RIAMCO

Rhode Island Archival and Manuscript Collections Online

For Participating Institutions

Hera Gallery Oral History Project (Mss. Gr. 64)

University of Rhode Island, University Archives and Special Collections

15 Lippitt Road
Kingston, RI 02881-2011
Tel: 401-874-4632

email: archives@etal.uri.edu

Historical Information

The Hera Oral History Project was spearheaded by Dr. Valerie Quinney of the History Department of the University of Rhode Island in the summer of 1988.

The Hera Gallery was founded in 1974 in Wakefield, Rhode Island as a small non-profit arts organization to serve as a venue for women artists, who were often under-represented at the time in commercial galleries. The founding of the gallery in the early mid-1970s, however, was also viewed as a political statement that reflected the feminist social movement of the time. Even the name, Hera, which comes from the Greek, refers to a wife who makes things uncomfortable, can be seen as a reflection of the feminist movement among the woman artists of South County.

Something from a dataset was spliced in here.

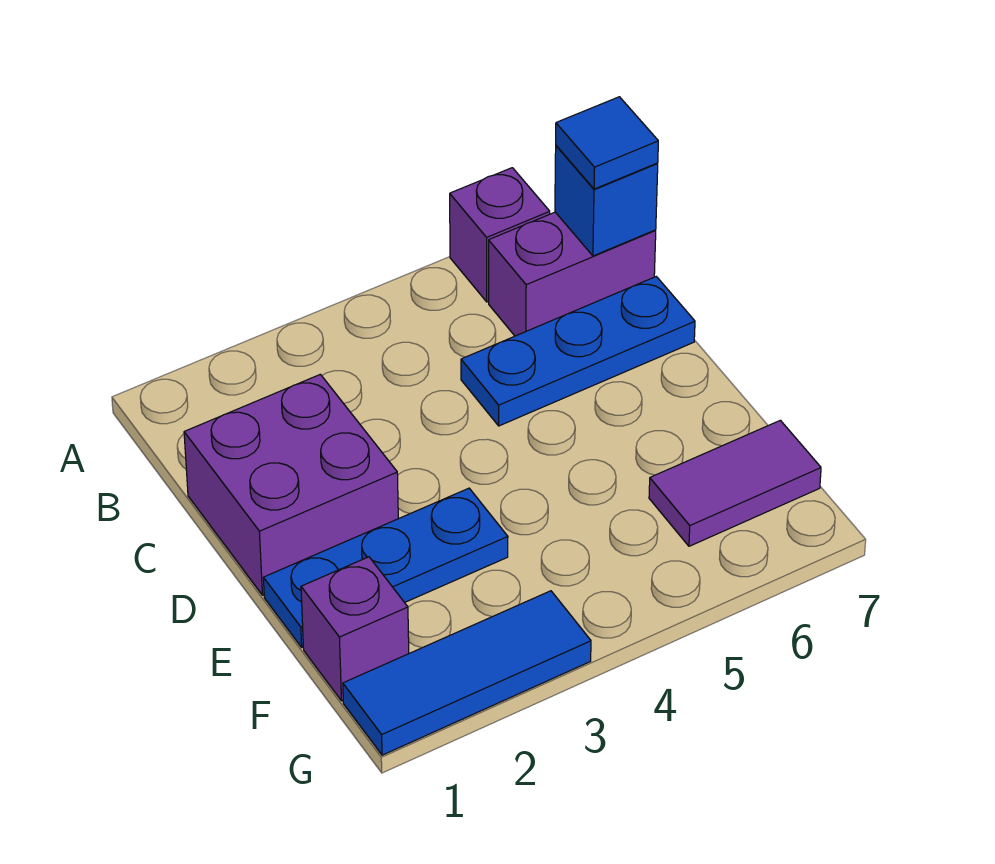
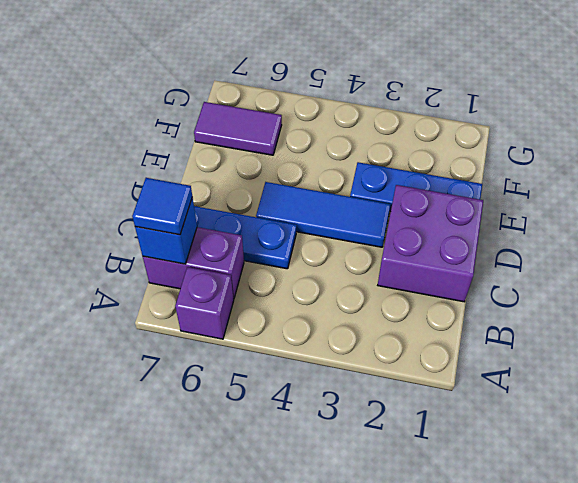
purple 1x1 brick [301,557,409,701] -> none
blue 1x3 tile [343,591,591,755] -> blue 1x3 tile moved to [256,182,391,247]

For the founding members of the Hera Gallery, however, the gallery was meant to be a safe place to gather and create art. The difficulty women artists faced when searching for a sponsoring gallery, the lack of training in commercial art for women, and their treatment in the art world contributed to the feeling among women artists living in South County that they needed a cooperative art gallery in which to display their work. The gallery also served as a place where its members could engage in conscious-raising as a group, organize poetry readings and conduct classes in different art forms, such as printmaking.